Shopping lists are crumpled in sweaty hands, it's late, we're all in the grocery store. Finally, there is the special holiday display, like a green bean shrine, on the end of an aisle. We all just stand there in a semicircle, staring for a moment. There are some things that are just hard to cross off a list, if you know what I mean.
As we all shop for and prepare our family's traditional meals, we accept the craziest things. Is there any other time of the year when you would bring such bad food into your home? No. Why do you do it now? Because it's what Grandma used to make. She put marshmallows on yams already whipped with brown sugar. She made gravy from about a quart of the fat that cooked out of the turkey and ladled it over your buttered potatoes. Her stuffing, made out of bread, celery tops and herbs, also expected gravy. (I need to tell you about the Jello salad, but not until the children leave the room. All clear? Lime Jello mixed up with onions, cucumber and mayonnaise. Completely not digestible.) Candied carrots on the side, deviled eggs and Grandma's Waldorf salad (apples, celery, raisins, walnuts, swimming in mayo). Don't forget dessert pumpkin pie made with eggnog and whipped cream on top. Wait, you gotta have pecan pie, too! Have a little piece of both! OK.

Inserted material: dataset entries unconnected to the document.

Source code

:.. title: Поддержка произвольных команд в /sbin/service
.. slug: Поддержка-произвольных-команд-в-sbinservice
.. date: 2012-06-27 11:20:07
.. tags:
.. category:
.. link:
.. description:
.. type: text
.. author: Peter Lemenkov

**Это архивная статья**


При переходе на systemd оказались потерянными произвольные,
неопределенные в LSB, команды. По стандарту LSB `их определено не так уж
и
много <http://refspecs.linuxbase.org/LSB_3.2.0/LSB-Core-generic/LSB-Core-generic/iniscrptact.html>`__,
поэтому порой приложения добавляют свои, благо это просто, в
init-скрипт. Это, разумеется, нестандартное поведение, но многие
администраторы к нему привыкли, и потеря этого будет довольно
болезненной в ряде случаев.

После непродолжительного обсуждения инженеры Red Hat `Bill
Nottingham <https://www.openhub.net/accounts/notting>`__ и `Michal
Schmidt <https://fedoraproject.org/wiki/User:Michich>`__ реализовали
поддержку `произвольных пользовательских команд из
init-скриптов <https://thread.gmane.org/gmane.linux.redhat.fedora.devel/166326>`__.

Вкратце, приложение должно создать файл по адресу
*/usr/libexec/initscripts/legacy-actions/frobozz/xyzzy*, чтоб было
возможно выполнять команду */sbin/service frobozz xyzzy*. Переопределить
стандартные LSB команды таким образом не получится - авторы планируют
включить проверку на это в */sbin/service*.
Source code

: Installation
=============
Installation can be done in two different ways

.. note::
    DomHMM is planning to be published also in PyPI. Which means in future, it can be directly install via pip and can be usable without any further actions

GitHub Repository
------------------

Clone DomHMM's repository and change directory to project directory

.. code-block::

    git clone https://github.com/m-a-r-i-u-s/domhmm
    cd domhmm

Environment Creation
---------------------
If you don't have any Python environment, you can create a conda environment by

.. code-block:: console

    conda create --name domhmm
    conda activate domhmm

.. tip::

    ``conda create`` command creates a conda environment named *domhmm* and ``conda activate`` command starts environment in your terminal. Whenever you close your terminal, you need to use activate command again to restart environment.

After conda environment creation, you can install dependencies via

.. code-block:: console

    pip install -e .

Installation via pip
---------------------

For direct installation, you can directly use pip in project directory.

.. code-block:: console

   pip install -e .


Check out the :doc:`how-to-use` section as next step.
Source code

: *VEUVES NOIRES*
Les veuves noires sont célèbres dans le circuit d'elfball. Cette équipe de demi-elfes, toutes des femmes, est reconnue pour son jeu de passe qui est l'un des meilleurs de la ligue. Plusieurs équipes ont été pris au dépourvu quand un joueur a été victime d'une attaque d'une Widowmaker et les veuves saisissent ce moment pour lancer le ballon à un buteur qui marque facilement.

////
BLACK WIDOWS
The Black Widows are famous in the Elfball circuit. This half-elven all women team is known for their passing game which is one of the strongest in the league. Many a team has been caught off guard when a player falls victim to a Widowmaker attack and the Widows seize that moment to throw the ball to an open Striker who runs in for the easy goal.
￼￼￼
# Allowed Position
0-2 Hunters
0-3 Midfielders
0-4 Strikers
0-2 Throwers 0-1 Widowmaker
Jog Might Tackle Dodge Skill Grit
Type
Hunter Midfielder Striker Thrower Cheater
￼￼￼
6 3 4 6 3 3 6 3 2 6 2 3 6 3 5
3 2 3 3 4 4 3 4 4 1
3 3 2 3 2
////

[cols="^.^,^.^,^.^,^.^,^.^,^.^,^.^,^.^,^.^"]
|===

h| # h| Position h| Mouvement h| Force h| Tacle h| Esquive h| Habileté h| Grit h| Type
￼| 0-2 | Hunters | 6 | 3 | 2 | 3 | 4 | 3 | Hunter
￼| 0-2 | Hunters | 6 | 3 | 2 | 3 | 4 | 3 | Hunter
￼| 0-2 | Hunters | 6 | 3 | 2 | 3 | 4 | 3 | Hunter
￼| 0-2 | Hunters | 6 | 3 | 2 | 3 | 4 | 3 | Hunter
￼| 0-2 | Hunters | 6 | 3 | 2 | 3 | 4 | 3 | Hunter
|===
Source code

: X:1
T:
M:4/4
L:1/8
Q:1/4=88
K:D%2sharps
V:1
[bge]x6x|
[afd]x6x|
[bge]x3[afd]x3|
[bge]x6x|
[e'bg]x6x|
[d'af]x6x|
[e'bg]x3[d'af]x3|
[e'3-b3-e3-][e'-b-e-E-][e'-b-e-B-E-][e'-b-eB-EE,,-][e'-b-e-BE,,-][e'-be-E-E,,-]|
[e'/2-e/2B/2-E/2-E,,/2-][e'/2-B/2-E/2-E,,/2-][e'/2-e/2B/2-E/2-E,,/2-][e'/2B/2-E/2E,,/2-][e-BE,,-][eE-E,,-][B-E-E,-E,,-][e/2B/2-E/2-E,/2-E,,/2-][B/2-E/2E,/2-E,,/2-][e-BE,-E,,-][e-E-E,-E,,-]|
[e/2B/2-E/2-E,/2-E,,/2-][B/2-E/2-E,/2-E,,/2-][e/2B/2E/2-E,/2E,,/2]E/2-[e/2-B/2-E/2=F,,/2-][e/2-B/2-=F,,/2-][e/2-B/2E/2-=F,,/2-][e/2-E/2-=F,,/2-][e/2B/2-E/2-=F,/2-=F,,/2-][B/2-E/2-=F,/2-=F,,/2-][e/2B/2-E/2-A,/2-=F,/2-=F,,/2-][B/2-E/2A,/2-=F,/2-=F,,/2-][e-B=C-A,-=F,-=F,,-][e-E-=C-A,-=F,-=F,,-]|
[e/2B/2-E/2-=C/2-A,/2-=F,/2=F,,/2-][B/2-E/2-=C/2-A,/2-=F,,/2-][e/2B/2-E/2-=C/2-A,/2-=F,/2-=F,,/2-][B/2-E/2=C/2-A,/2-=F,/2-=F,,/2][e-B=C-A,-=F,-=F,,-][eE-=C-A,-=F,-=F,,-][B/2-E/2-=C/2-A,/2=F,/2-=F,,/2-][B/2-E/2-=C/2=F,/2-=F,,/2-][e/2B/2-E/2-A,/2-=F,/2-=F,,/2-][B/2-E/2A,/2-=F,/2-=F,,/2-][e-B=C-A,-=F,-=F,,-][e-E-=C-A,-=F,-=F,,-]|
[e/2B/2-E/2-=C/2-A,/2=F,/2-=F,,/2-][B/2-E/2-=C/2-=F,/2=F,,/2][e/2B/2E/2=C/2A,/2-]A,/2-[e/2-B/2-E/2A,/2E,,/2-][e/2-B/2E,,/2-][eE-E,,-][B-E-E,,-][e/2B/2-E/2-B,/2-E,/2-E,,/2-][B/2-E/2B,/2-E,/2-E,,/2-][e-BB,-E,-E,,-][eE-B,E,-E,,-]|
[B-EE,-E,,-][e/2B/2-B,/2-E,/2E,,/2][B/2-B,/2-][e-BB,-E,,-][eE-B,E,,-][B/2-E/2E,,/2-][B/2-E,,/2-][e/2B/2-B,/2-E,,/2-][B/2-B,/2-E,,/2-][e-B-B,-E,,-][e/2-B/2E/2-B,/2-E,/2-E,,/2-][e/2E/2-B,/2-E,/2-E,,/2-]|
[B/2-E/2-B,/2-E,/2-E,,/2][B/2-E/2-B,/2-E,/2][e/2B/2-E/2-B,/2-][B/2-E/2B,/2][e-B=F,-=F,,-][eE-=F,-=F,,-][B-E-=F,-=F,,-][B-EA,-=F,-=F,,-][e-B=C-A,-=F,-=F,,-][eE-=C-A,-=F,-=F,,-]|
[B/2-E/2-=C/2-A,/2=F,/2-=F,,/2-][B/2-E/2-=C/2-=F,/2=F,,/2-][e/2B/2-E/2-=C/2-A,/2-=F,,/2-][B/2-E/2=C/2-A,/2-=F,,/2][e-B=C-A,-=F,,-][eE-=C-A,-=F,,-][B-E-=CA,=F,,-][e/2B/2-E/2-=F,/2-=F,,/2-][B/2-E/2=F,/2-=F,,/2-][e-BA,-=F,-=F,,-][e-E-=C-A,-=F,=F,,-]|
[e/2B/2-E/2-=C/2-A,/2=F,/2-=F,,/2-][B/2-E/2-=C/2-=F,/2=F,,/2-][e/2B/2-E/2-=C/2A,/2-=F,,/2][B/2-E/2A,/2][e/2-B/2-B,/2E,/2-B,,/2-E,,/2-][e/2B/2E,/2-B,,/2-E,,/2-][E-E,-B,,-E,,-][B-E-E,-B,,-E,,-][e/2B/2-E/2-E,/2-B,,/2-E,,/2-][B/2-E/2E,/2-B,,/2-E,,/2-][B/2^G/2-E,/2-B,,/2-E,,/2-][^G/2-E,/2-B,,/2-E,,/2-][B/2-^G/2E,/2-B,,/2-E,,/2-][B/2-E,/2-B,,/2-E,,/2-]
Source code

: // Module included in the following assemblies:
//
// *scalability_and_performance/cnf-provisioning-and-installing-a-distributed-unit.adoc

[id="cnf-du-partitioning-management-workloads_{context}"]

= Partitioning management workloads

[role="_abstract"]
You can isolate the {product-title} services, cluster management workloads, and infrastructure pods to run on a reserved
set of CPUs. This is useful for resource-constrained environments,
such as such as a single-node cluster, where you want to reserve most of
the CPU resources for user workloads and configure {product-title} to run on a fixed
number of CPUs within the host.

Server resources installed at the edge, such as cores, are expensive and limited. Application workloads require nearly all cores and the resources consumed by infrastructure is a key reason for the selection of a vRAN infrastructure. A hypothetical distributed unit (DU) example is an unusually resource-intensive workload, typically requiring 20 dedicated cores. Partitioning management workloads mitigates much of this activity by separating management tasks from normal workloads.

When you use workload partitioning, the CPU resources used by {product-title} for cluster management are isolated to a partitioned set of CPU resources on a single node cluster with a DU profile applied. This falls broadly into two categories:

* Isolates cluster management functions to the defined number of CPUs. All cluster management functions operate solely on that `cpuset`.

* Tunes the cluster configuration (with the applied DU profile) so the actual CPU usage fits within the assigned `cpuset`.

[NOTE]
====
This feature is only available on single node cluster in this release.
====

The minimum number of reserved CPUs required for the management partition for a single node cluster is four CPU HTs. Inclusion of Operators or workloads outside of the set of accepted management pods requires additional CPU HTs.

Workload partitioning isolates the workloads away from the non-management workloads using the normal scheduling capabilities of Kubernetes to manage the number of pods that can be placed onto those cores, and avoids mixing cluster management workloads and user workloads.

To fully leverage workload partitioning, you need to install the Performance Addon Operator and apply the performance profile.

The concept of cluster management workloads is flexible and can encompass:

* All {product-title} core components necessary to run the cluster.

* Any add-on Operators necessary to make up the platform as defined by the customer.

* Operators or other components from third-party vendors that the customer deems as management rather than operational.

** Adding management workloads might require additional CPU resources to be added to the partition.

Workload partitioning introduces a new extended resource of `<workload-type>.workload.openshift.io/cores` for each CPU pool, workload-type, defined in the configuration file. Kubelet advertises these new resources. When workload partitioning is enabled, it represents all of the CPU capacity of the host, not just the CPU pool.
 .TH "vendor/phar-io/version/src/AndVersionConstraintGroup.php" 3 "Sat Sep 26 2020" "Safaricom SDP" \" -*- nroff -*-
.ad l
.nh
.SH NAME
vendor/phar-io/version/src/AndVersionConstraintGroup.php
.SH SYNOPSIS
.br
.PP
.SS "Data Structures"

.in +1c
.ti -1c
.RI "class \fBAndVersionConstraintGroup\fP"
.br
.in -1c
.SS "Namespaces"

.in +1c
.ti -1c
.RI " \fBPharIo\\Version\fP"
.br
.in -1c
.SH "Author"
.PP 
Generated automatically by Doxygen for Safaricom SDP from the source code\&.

We do all this because we really love it. We miss Grandma. I called my sister last night to find out which side of the family the green Jello thing came from. She didn't remember, but we figured it had to be Pop's side, the same place the wilted lettuce came from. Then we recited all the bowls Grandma and Mom used each year for particular dishes. The green olives that no one liked were in one of the little cut glass bowls, same with the tiny gherkins and the cranberry sauce. There were always those red spiced apple rings, but we couldn't place them in the proper serving dish. She brought up the wishbone. You know how the turkey wishbone is carefully removed from the carcass and hung up in the kitchen like a Pagan offering? Weeks later, probably full of e-coli or salmonella, it is quietly tossed because no one wants to touch it to wish on it.
One thing my sister and I both remembered, was the moment when we couldn't eat any more and would tell Mom. She would admonish us to "think of all the starving children. Now clean your plate." OK.
My sister has a high-dollar idea here, so think about it. She says we could hire out to perform a needed holiday dinner service. Just before the meal is ready, we would show up at your home to serve it. We would dish out modest, reasonable portions. Then, while everyone is eating, we would hurry to pack all the remaining food into a hundred small containers and quickly put them in the freezer. Ready for pie? Just a small piece? Here you go. Then, like lightening, all the rest is cut up, wrapped and whisked out of sight. Done. You, the family, can enjoy the evening without having to eat the second and third plateloads of your wonderful holiday fare, but know it is there in your freezer for future dinners. How much would you pay for that? I would consider it a mission of mercy.
I know, I'm stalling. Back at the bean display. Canned green beans, check. Mushroom soup, check. With a big effort, the French fried onions (sort of the cotton candy of the vegetable world, eh?), check. I really don't like the bean thing, but it's tradition. Now, excuse me, I have to beat all these people to the bakery for the pecan pie.